The global 2D mesh setting is (or can be) Netgen 2D with the Quadrangle Preference added hypothesis. The 1D meshing setting can be Wire Discretization with the Average Length hypothesis with the length set to 0.01.
The object browser should end up looking something like:
The next step I took was to create sub meshes with nice, regular quadrangle meshes. Go to the Mesh menu and select Create Sub-Mesh. Pick the mesh previously created (probably called Mesh_1) and the geometry entities that were created by exploding the solid quarter cylinder into faces. However, do not pick all of these faces.
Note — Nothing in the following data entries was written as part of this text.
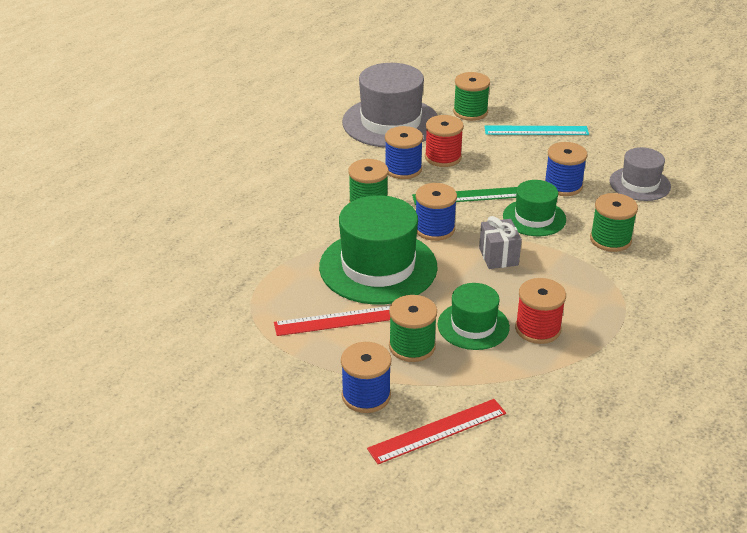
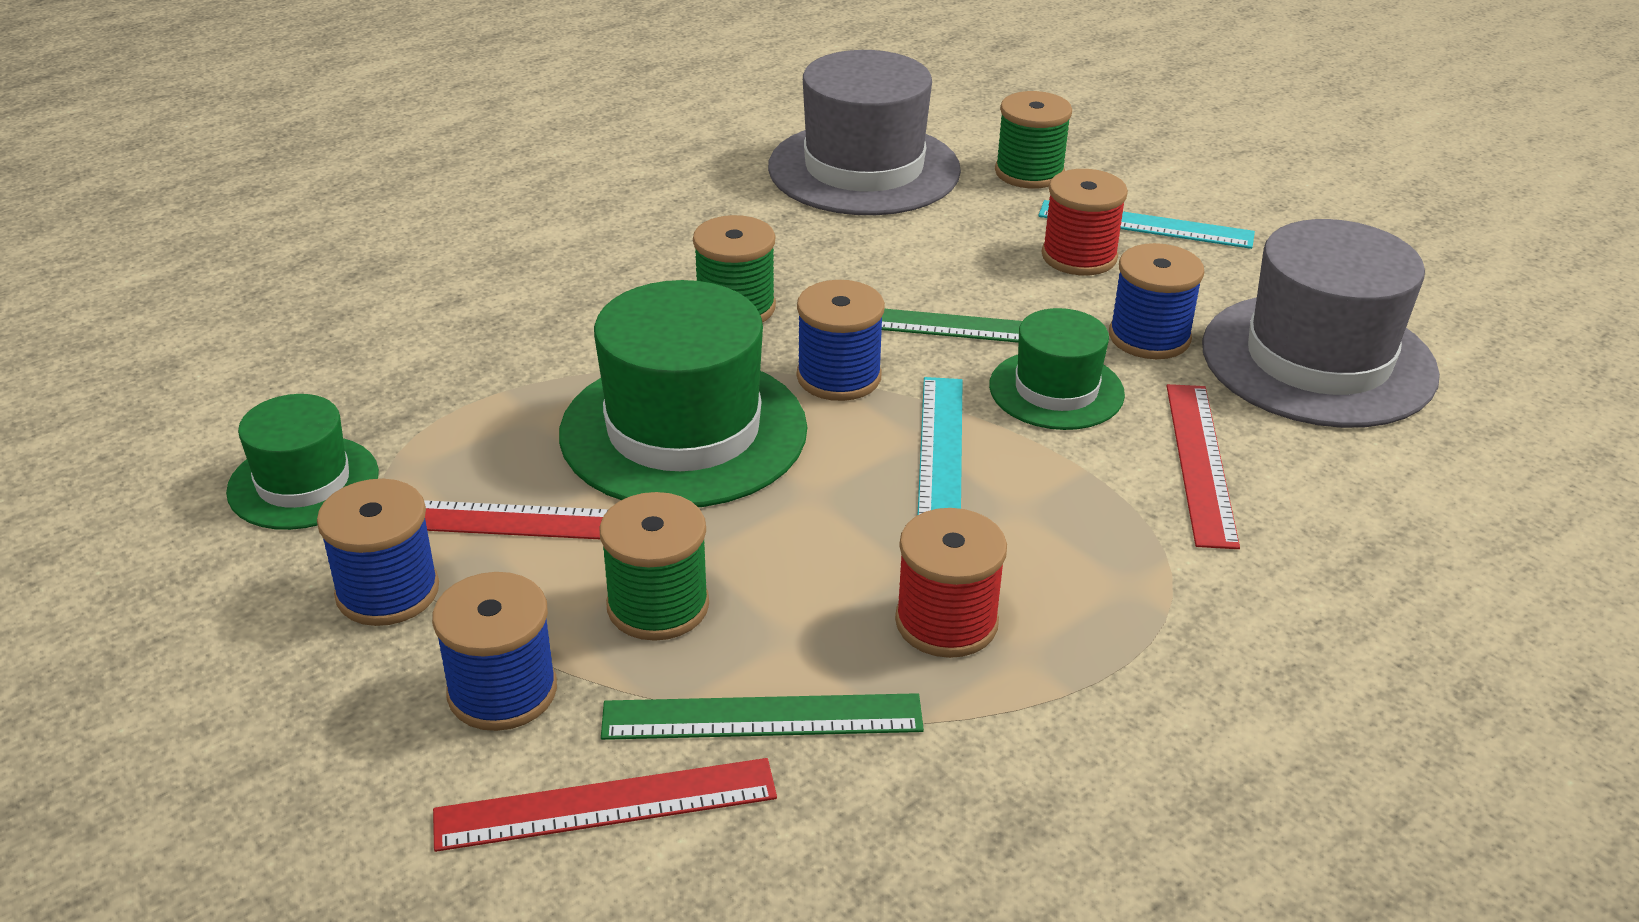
camera: 15 degrees right, 0 degrees up
blue spool [385,126,423,179] -> blue spool moved to [317,479,439,626]
red spool [425,115,464,167] -> red spool moved to [1042,169,1128,275]
green hat [438,283,510,350] -> green hat moved to [226,394,379,530]
grey gift [479,216,522,269] -> turquoise ruler [918,377,963,515]
green spool [590,193,638,252] -> red ruler [1167,384,1240,549]
grey hat [609,147,671,201] -> grey hat [1202,219,1440,428], size x1.76
none -> green ruler [601,693,924,740]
Only pick the faces that will be planes of symmetry and the wall of the pipe. I use the 2D algorithm Quadrangle Mapping with the Max Element Area hypothesis (max area of 0.01 * 0.01 meters, input 0.0001) and the Quadrangle Preference Add. Hypothesis. I used the 1D algorithm Wire Discretization with an Average Length hypothesis (set to 0.01 meters). Note I forgot the Max Element Area hypothesis and so it may not be in the figure.
Finally, compute the mesh by, at least one way of doing it is, right clicking on Mesh_1 and selecting 'Compute'. It should compute successfully and there should be no tetrahedron elements. Most elements are hexahedron or elements with 6 sides where each side has 4 edges and 4 vertexes. There will likely be some 'Prisms' or 'Wedge' elements (perhaps more properly called pentahedrons?).
The only step left is to create element/cell face and node groups for boundary conditions. This can be done by right clicking on the entry for the mesh in the tree (probably Mesh_1) and selecting Create Groups from Geometry. Then select the geometry faces creating by exploding the quarter cylinder and named after boundary conditions (BCs).
The resulting mesh can be exported in the MED format for use with Code Saturn (right click on Mesh_1 and Export to MED File or in the File menu 'Export' then 'to MED File'.